Cross posted from comp.parallel

Regarding  Carrierro and Gelernter's "Linda in Context" article in a
recent CACM issue:

I like various aspects of Linda for various reasons.
However, I had trouble swallowing their arguments showing SUPERIORITY
of Linda over ALL the rest of approaches.

Here, I want to talk about one particular aspect of Linda:
the tuple space provides a uniform abstraction:
One uses these same tuple-space operations to specify different kinds
of sharing of information. Is this good or bad?

To set up the contrast, let me briefly introduce Chare Kernel, our own
machine independent parallel programming system.
At run time, the system consists of (a large number of) processes
(called chares) which communicate with each other via messages AND
share data in specific ways.
Programmers write the chare definitions, and use calls for
creating a chare and sending a message to another chare whose instance ID
is known to the sending chare.
In addition, they specify different types of variables
("pseudo global variables")
that are used for specific types of sharing of information between chares.
For (the simplest) example,
if there is information that is fixed at the initialization time, and
many chare instances need access to it, it is declared as a read-only variable.
There are currently about 6-7 types of such pseudo-global variable types (**).
Among them is a type called dynamic table.
Variables of this type have functionality that subsumes the
functionality of tuple-spaces.
(Take my word for it, for now, for the sake of argument)

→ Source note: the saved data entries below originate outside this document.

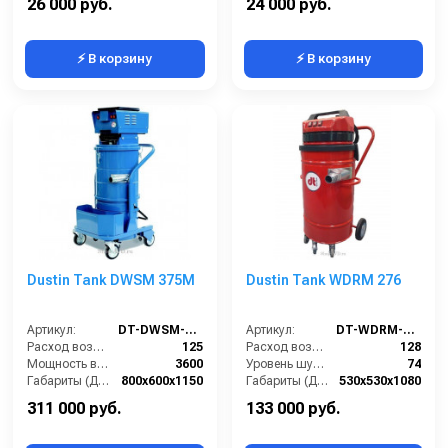
26 000 руб.
24 000 руб.
⚡ В корзину
⚡ В корзину
Dustin Tank DWSM 375M
Dustin Tank WDRM 276
Артикул:
DT-DWSM-375M
Артикул:
DT-WDRM-276
Расход воздуха (л/сек):
125
Расход воздуха (л/сек):
128
Мощность всасывающих турбин (Вт):
3600
Уровень шума IEC 704 (дБ(А)):
74
Габариты (ДхШхВ):
800х600х1150
Габариты (ДхШхВ):
530х530х1080
Площадь основного фильтра (см2):
12000
Вместимость мусоросборника (л):
76
311 000 руб.
133 000 руб.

The questions are: Which one is a better programming model?
Which one is more efficient to implement?
The chare kernel provides all ways of sharing of information that
Linda can provide.
However, it requires programmers to specify the type of sharing.

It may be argued that tuple-space is conceptually easier because, say, the
programmers do not have to think about who the recipient of a message is.
However, in most (or at least some?) cases, the programmers ALREADY know that.
Linda simply forbids them from stating it!
For example, in a divide-and-conquer application, when a child
process produces a result, it can simply send it as a message meant
for its parent, (whose address it had received in the creation message, say).
I think this is CONCEPTUALLY simpler than just depositing the response
in the tuple space with some tag for identification.
In the situations when the programmers really would find it difficult
to think about whom they are communicating with, or when they are
creating genuinely globally shared data, sure, they could use the more
general primitives.
However, it seems pointless to force an abstraction when it does not fit.

From the efficiency stand-point, the tuple-space abstraction 
takes its toll on non-shared memory machines. The compiler has to
figure out information that the programmer was willing to provide,
and the compiler may not be able to figure it out in all cases.

So, compared to "specific sharing" in chare kernel, "generative
communication" of Linda is potentially a source of inefficiency,
and (more important) is not conceptually better either.

**: in the Chare Kernel design. The core language implementation
exists on shared memory machines as well as non shared memory ones (ipsc/2).
Most of the pseudo-global variables are implemented on shared memory
machines, and will be implemented on ipsc/2 soon.
The algorithms for all the pseudo-global variables have been designed.
From the point of view of the discussion above, all that matters is
that such primitives can be efficiently supported (without any compile
time analysis).